Before she could turn away again, Denzell averted his own gaze and continued on his way.
He had reached the circle containing Mrs Peverill before he dared to glance back to see how his treatment of Miss Chaceley might have affected her.
Deuce take it, but she looked quite unconcerned!
The statuesque vision was speaking to Mr Yorke, her gaze concentrated upon the old man. Piqued, Denzell turned to greet the mother with an excess of enthusiastic charm.
‘May I introduce myself, Mrs Peverill? Denzell Hawkeridge. I am staying with the Ruishtons. I was fortunate enough to meet your daughter a few days since.’
Pasty features looked up at him, gaunt and shadowed. The woman was shockingly ill. Frail, too, if he was any judge. But she answered him readily enough.
‘You have met Verena? She said nothing of it to me.’ A smile came, echoing the look he originally saw in Verena’s face. ‘I have heard of you, Mr Hawkeridge, if only tonight. One does, you know. So few newcomers in a place like this. Not that we are...’
Her voice faded, and she seemed to sway a little. Denzell put out a hand, catching at her arm to steady her.
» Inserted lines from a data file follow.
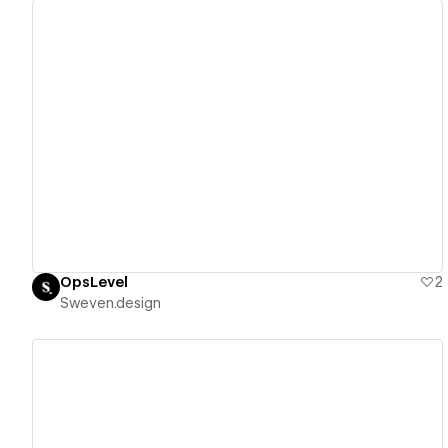
View details
OpsLevel
2
Sweven.design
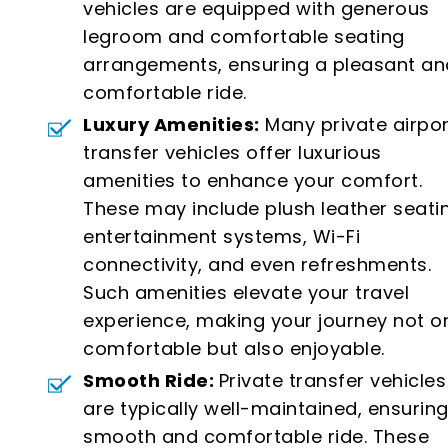
vehicles are equipped with generous
legroom and comfortable seating
arrangements, ensuring a pleasant an
comfortable ride.
Luxury Amenities:
Many private airpor
transfer vehicles offer luxurious
amenities to enhance your comfort.
These may include plush leather seati
entertainment systems, Wi-Fi
connectivity, and even refreshments.
Such amenities elevate your travel
experience, making your journey not o
comfortable but also enjoyable.
Smooth Ride:
Private transfer vehicles
are typically well-maintained, ensuring
smooth and comfortable ride. These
‘May I see you to a chair, Mrs Peverill?’
But the Master of Ceremonies, Mr Tyson, bustled up. He was a dapper gentleman of middle years, with a respectful manner that diminished a trifle the air of self-importance that he assumed from his position in the town. This, his attitude seemed to say, was peculiarly his own task.
‘Mrs Peverill, allow me. You should be keeping your bed, ma’am.’ He shook his head at Denzell, including him even as he ousted him from the lady’s side. ‘She is not in the best of health, not at all.’
Tucking the lady’s hand into his proffered arm, Richard Tyson guided her towards one of the sofas that were ranged about the sides of the room, chattering as he went. Denzell watched them go, and then glanced back at Verena. She did not appear to have so much as moved a muscle. She had not even noticed! Perhaps Osmond had indeed gauged her correctly. Such an apparent carelessness of her sickly parent argued a lack of feeling, as well as a cold heart.